:: Aim of the task ::
Find the line that contains "list [150, 1509, 1090, 1600]". Then set down that line and all the lines after it, to the end of the records, exactly and with nothing added.

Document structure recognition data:
◇ ◇ ◇ ◇ ◇ ◇ ◇
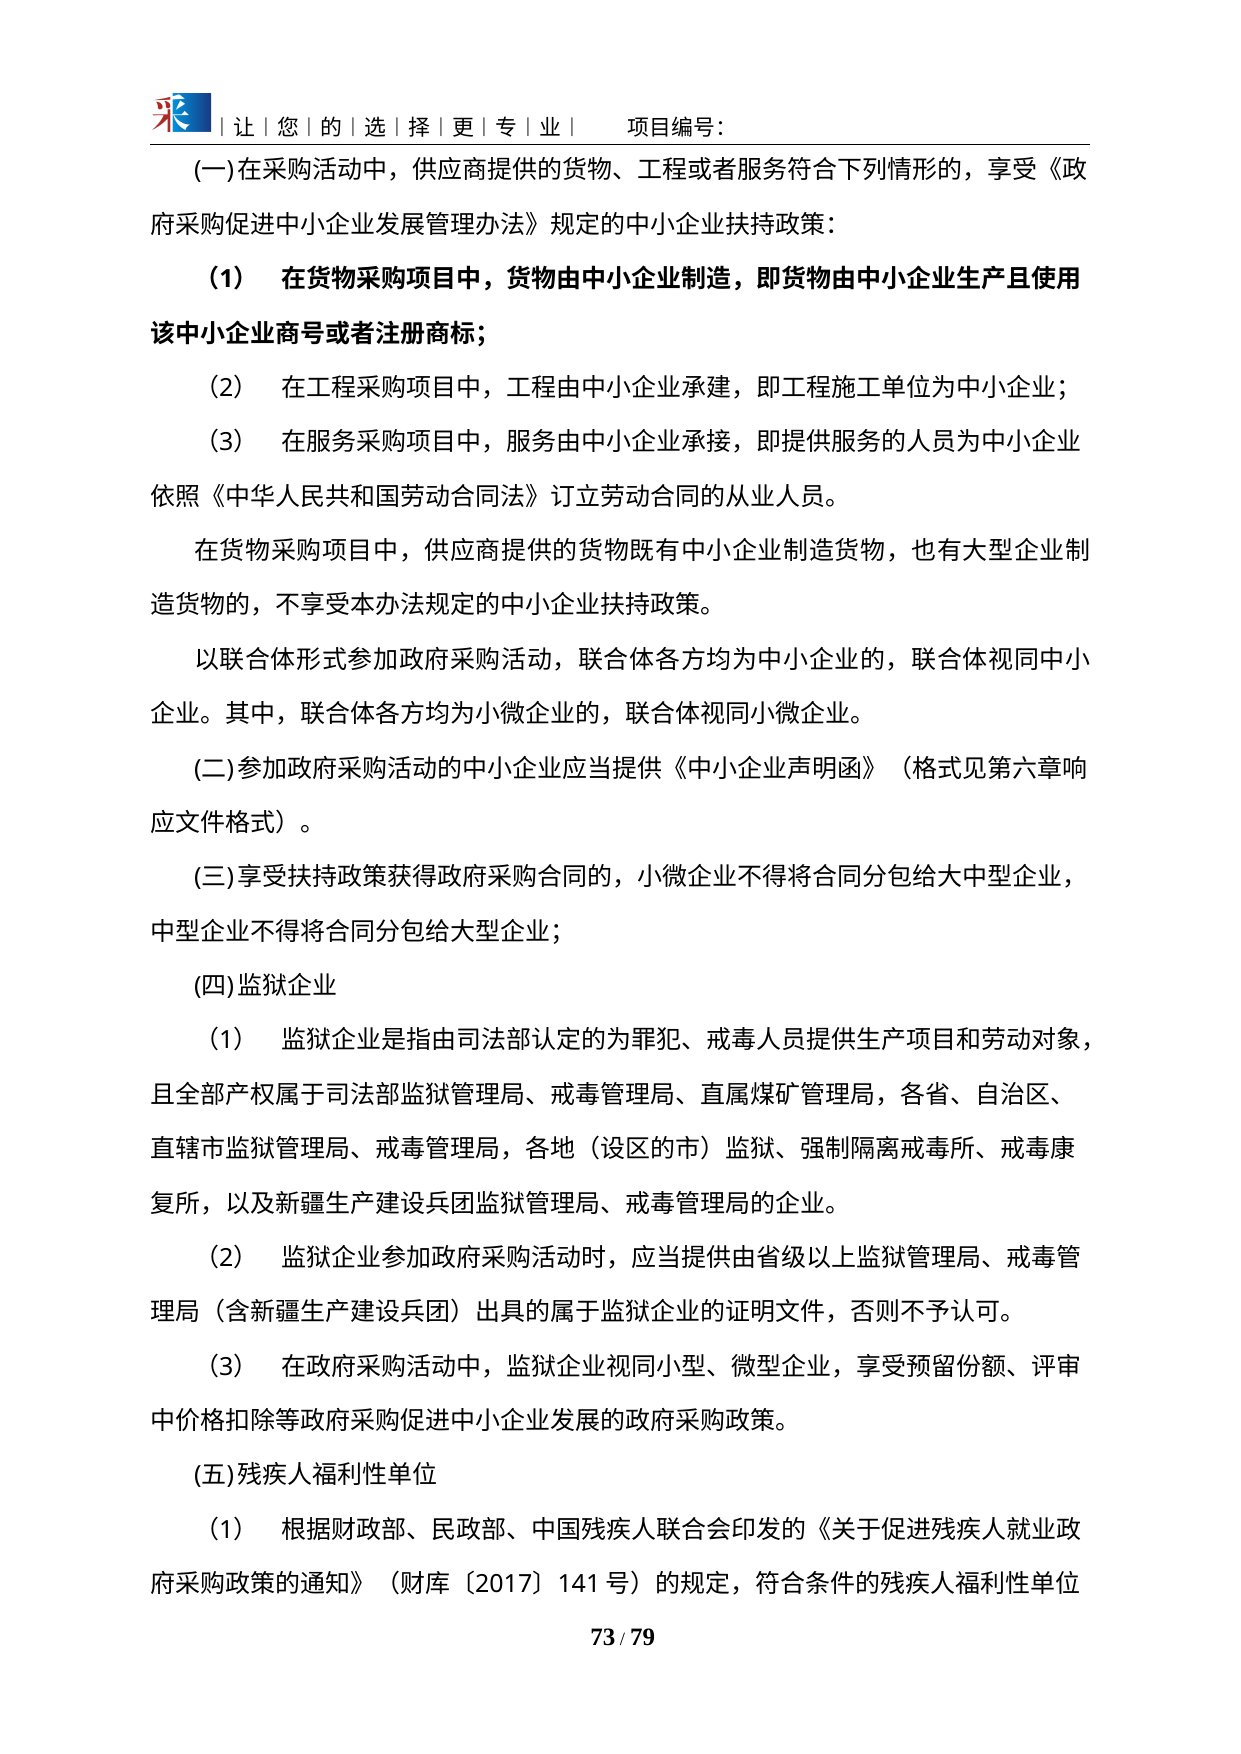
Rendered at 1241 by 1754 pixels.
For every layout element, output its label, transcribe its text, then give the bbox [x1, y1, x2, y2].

list 参加政府采购活动的中小企业应当提供《中小企业声明函》（格式见第六章响应文件格式）。 [150, 748, 1090, 839]
list 在服务采购项目中，服务由中小企业承接，即提供服务的人员为中小企业依照《中华人民共和国劳动合同法》订立劳动合同的从业人员。 [150, 422, 1090, 512]
list 在采购活动中，供应商提供的货物、工程或者服务符合下列情形的，享受《政府采购促进中小企业发展管理办法》规定的中小企业扶持政策： [150, 150, 1090, 241]
list 监狱企业 [150, 966, 1090, 1002]
list 在政府采购活动中，监狱企业视同小型、微型企业，享受预留份额、评审中价格扣除等政府采购促进中小企业发展的政府采购政策。 [150, 1346, 1090, 1437]
text 在货物采购项目中，供应商提供的货物既有中小企业制造货物，也有大型企业制造货物的，不享受本办法规定的中小企业扶持政策。 [150, 531, 1090, 621]
list 享受扶持政策获得政府采购合同的，小微企业不得将合同分包给大中型企业，中型企业不得将合同分包给大型企业； [150, 857, 1090, 947]
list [150, 1509, 1090, 1600]
list 残疾人福利性单位 [150, 1455, 1090, 1491]
list 在工程采购项目中，工程由中小企业承建，即工程施工单位为中小企业； [150, 367, 1090, 404]
list 监狱企业是指由司法部认定的为罪犯、戒毒人员提供生产项目和劳动对象，且全部产权属于司法部监狱管理局、戒毒管理局、直属煤矿管理局，各省、自治区、直辖市监狱管理局、戒毒管理局，各地（设区的市）监狱、强制隔离戒毒所、戒毒康复所，以及新疆生产建设兵团监狱管理局、戒毒管理局的企业。 [150, 1020, 1090, 1219]
list 监狱企业参加政府采购活动时，应当提供由省级以上监狱管理局、戒毒管理局（含新疆生产建设兵团）出具的属于监狱企业的证明文件，否则不予认可。 [150, 1237, 1090, 1328]
list 在货物采购项目中，货物由中小企业制造，即货物由中小企业生产且使用该中小企业商号或者注册商标； [150, 259, 1090, 349]
text 以联合体形式参加政府采购活动，联合体各方均为中小企业的，联合体视同中小企业。其中，联合体各方均为小微企业的，联合体视同小微企业。 [150, 639, 1090, 730]
picture [150, 88, 212, 136]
◇ ◇ ◇ ◇ ◇ ◇ ◇
:: Exercise result ::
list [150, 1509, 1090, 1600]
list 残疾人福利性单位 [150, 1455, 1090, 1491]
list 在工程采购项目中，工程由中小企业承建，即工程施工单位为中小企业； [150, 367, 1090, 404]
list 监狱企业是指由司法部认定的为罪犯、戒毒人员提供生产项目和劳动对象，且全部产权属于司法部监狱管理局、戒毒管理局、直属煤矿管理局，各省、自治区、直辖市监狱管理局、戒毒管理局，各地（设区的市）监狱、强制隔离戒毒所、戒毒康复所，以及新疆生产建设兵团监狱管理局、戒毒管理局的企业。 [150, 1020, 1090, 1219]
list 监狱企业参加政府采购活动时，应当提供由省级以上监狱管理局、戒毒管理局（含新疆生产建设兵团）出具的属于监狱企业的证明文件，否则不予认可。 [150, 1237, 1090, 1328]
list 在货物采购项目中，货物由中小企业制造，即货物由中小企业生产且使用该中小企业商号或者注册商标； [150, 259, 1090, 349]
text 以联合体形式参加政府采购活动，联合体各方均为中小企业的，联合体视同中小企业。其中，联合体各方均为小微企业的，联合体视同小微企业。 [150, 639, 1090, 730]
picture [150, 88, 212, 136]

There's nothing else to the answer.